Required work
Return each line of the rows below that contains the word "collection".

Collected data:
──────

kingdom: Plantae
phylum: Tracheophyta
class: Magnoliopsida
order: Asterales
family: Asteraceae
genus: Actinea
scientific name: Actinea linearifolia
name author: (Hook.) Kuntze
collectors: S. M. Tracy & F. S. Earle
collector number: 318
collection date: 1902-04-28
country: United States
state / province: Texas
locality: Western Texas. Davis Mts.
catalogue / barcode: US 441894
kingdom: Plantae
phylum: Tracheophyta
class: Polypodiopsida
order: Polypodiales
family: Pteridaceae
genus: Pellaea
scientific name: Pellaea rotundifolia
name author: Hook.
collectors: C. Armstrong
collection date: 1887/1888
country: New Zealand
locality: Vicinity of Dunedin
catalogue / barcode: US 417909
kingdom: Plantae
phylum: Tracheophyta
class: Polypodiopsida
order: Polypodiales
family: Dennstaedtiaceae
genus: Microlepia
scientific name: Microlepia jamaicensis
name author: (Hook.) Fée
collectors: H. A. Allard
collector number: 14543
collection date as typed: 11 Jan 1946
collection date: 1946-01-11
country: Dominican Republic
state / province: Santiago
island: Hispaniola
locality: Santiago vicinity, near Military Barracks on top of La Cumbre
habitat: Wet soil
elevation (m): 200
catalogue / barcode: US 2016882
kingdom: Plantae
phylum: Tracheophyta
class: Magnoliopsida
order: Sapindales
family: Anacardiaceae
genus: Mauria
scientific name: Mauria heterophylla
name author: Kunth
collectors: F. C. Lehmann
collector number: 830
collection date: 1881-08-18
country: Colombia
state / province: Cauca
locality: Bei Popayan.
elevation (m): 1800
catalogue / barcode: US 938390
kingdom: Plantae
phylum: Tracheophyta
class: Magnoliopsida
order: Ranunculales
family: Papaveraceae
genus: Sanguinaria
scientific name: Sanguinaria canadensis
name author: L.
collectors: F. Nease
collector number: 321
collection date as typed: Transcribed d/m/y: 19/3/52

──────

Exercise output
collection date: 1902-04-28
collection date: 1887/1888
collection date as typed: 11 Jan 1946
collection date: 1946-01-11
collection date: 1881-08-18
collection date as typed: Transcribed d/m/y: 19/3/52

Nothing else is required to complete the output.